A côté de cela, on a un film très sensoriel. Bien au-delà des personnages qui se touchent beaucoup dans le film, Bellocchio analyse les structures qui conditionnent l’individu. En parallèle de la politique, nous avons le droit à la religion. Ce film est un modèle d’intelligence quand il s’agit de capter les sens des personnages et leurs émotions à travers des questions tel que la vie et la mort. Bellocchio touche nos consciences, avec une caméra qui s’agite comme un scalpel, scrutant chaque sens de notre être. De plus, la mise en scène de Bellocchio ne s’arrête pas à cet effet sensoriel. Il y a quelque chose de Fellini dans ce film. Prenons en exemple la scène du bain avec toute cette fumée qui en sort. Nous pouvons également parler du traitement des personnages. Leurs situations sont graves mais Bellocchio ne fera jamais dans le maniériste facile, il jouera avec ses personnages comme Fellini l’a fait avec La Strada (pour ne citer que celui-ci). Il y a aussi un effet de musicalité dans ce film. Exemple frappant, la scène où les patients de l’hôpital deviennent fous. Les images s’embarquant dans un mouvement très choral. Et ce n’est pas sans parler de toute la musique du film. Félicitations au compositeur, qui nous offre ici une symphonie magnifique, qui embellit les âmes et les attitudes des personnages dès qu’une note commence.

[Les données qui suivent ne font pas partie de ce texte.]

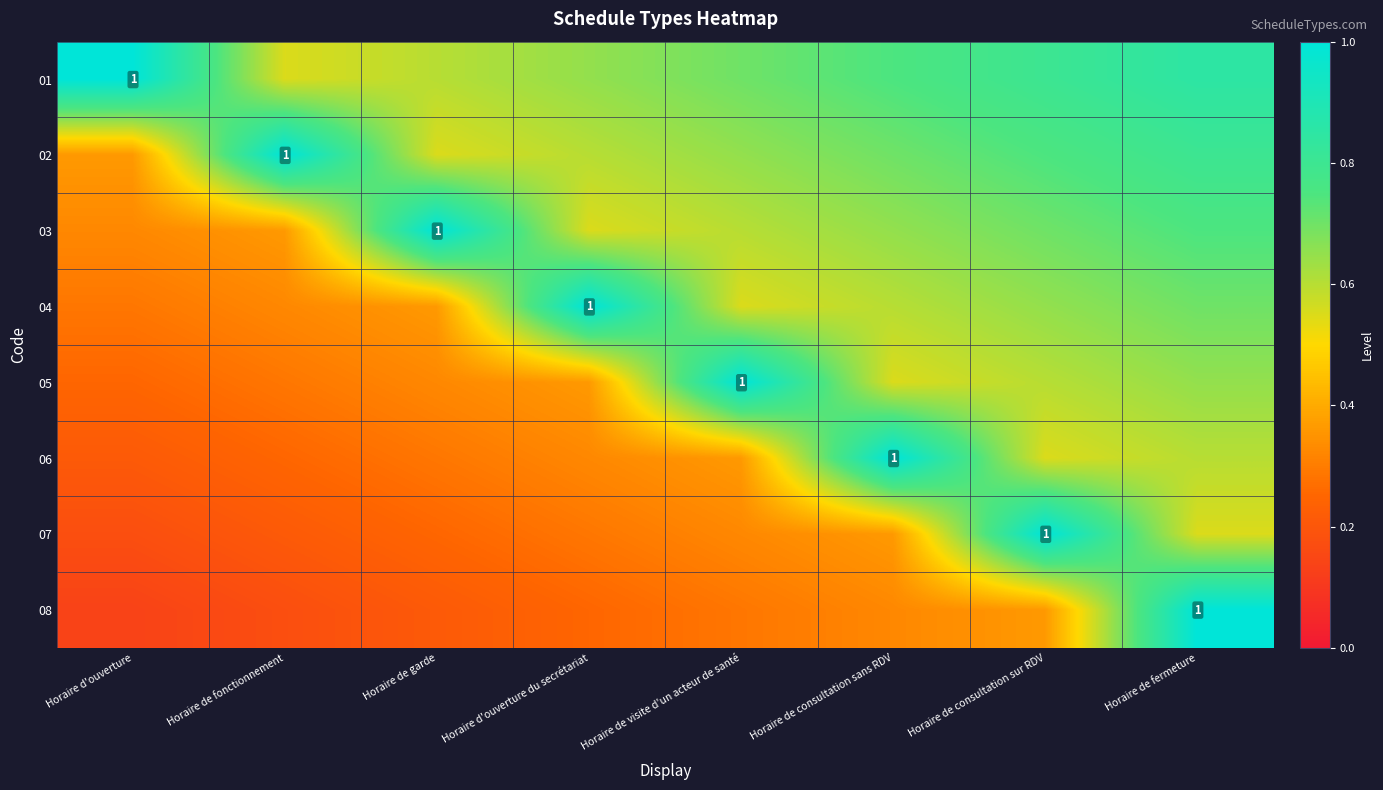

Is it true that 05 equals 0.4 at Horaire de fermeture?

False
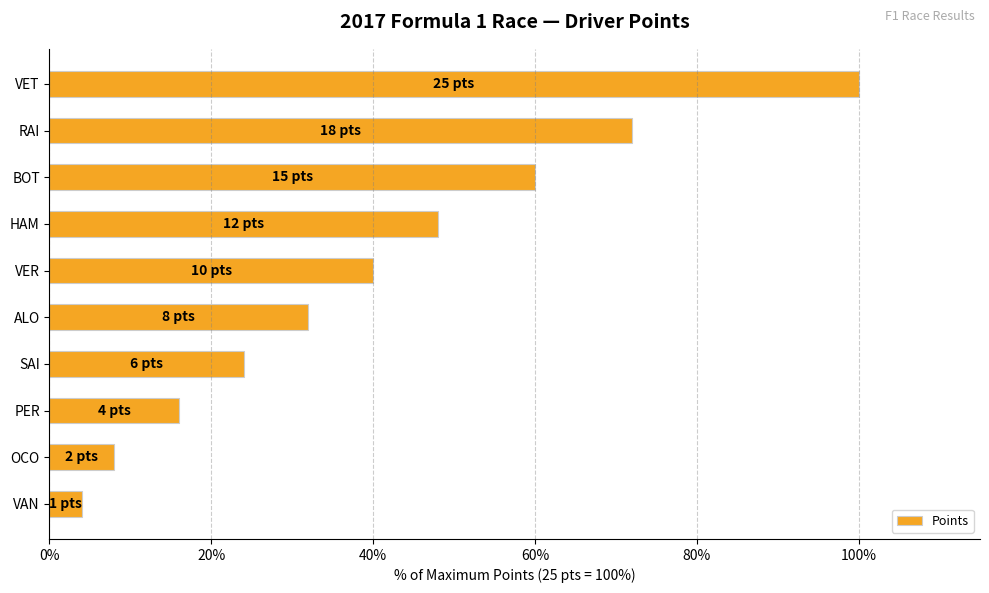

What is the difference between the maximum and second lowest values?

92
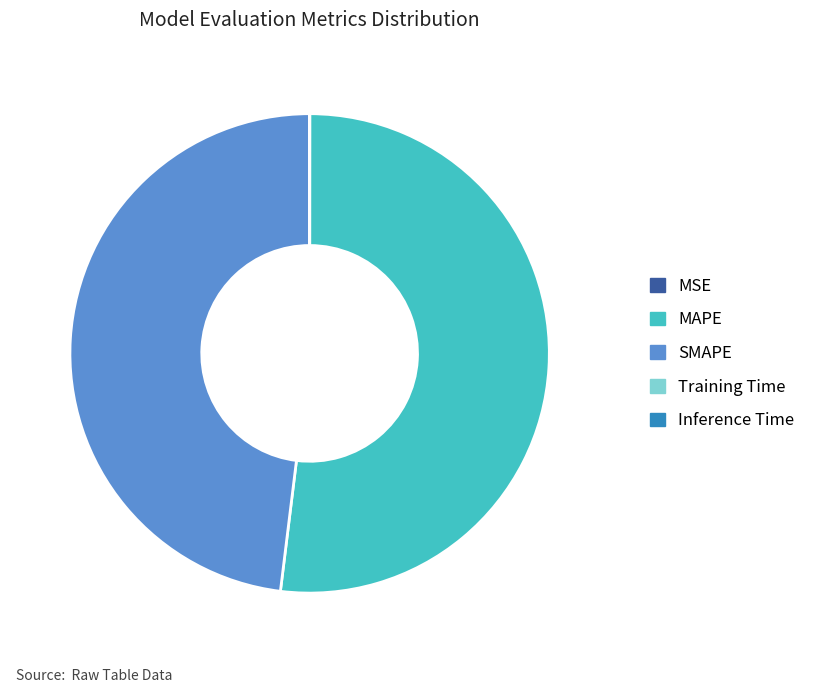

Is there any slice that represents more than half of the pie?

Yes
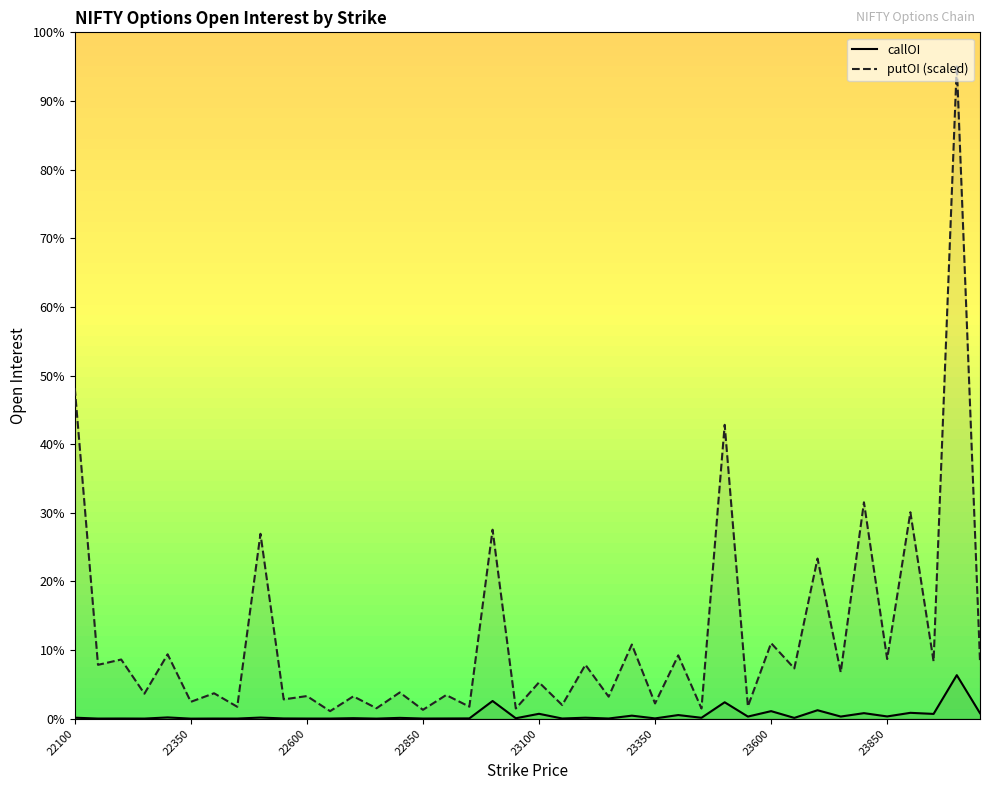

Is it true that putOI equals 581927.6 at 23000?

False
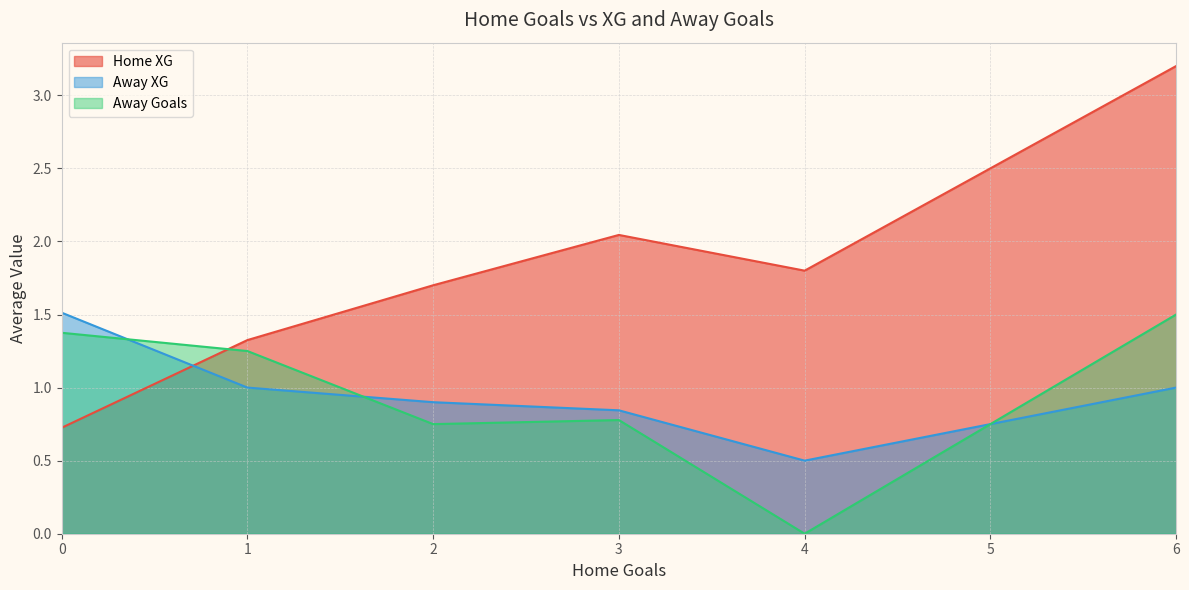

Between which two adjacent categories do Home XG and Away XG first intersect?

0 and 1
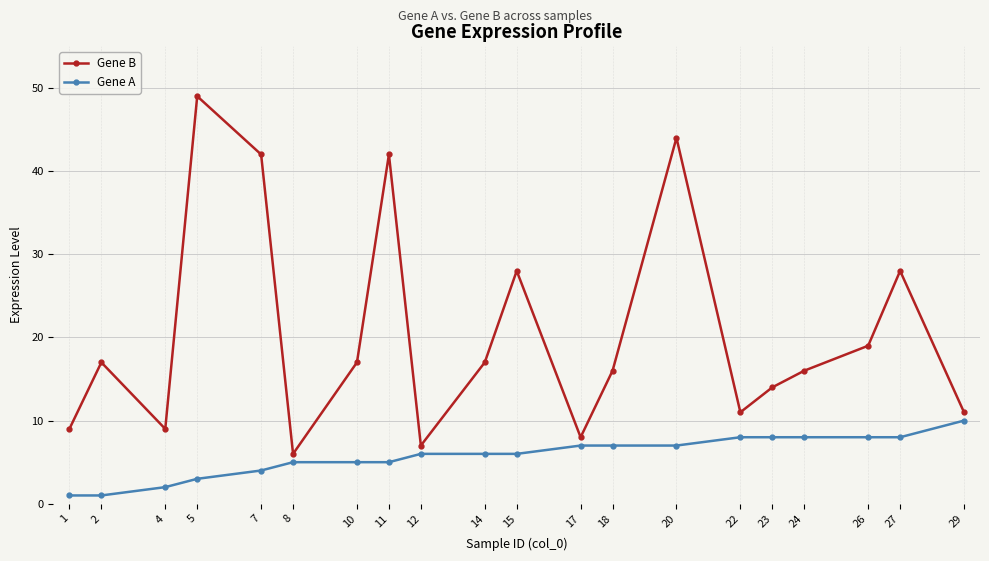

Which label corresponds to the largest value in the chart?

5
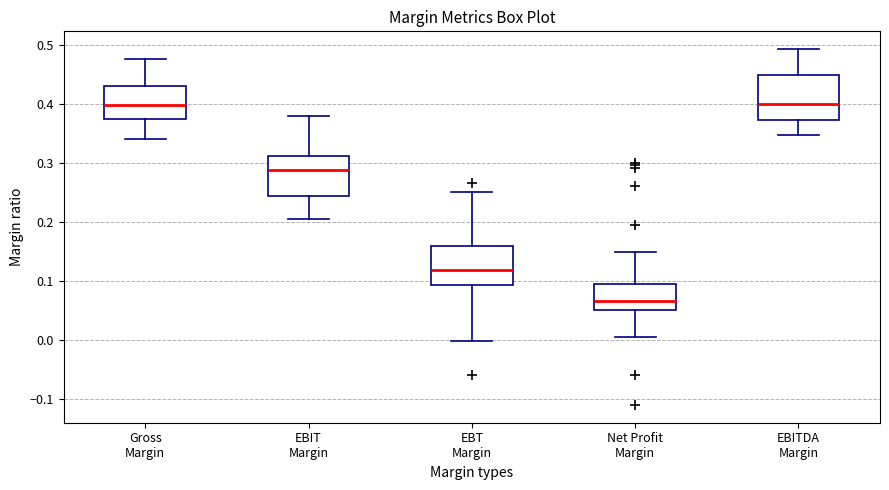

Which box has the lowest median line?

Net Profit Margin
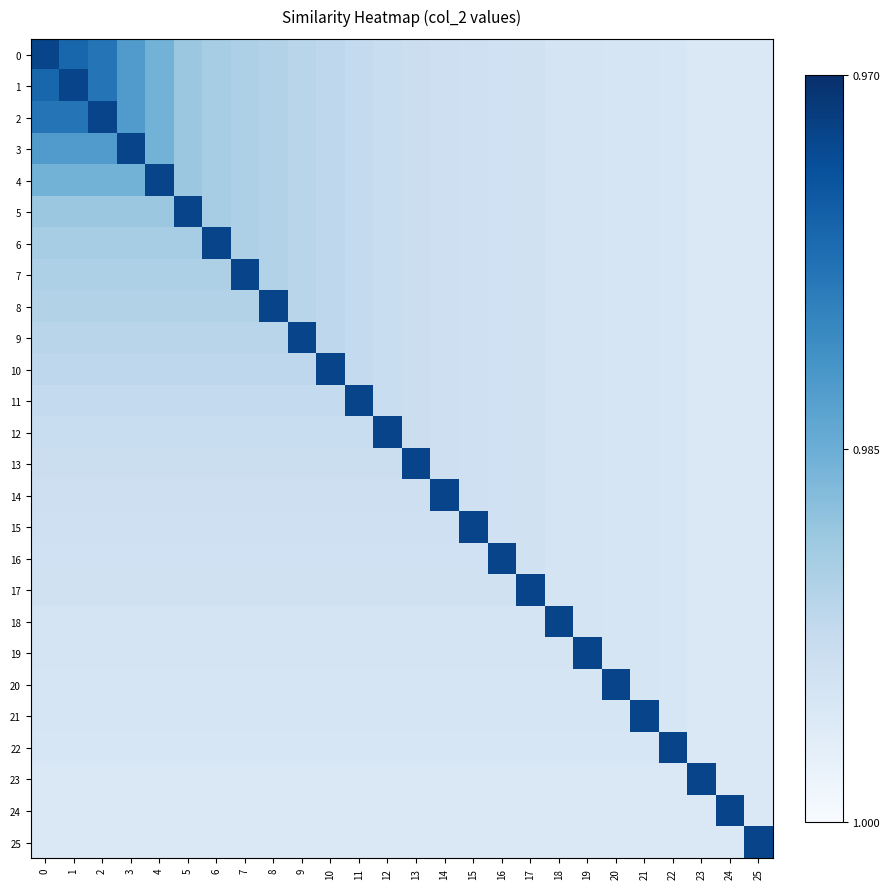

What is the greatest value displayed?

0.9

Finalement, La Belle Endormie est un film à la fois grave et sensoriel. Bellocchio, à travers une histoire vraie, dresse un portrait politico-social de l’Italie à un moment donné. Il ne prend jamais le parti pris des deux côtés de l’affrontement qu’il filme, mais il compatit aux choix dictés par l’amour. Le cinéaste italien est cependant dans le questionnement de plusieurs idéologies, qui constitueront plusieurs histoires dans son film. Comme des mini-films qui font perdre au film une unité qui lui serait très bénéfique.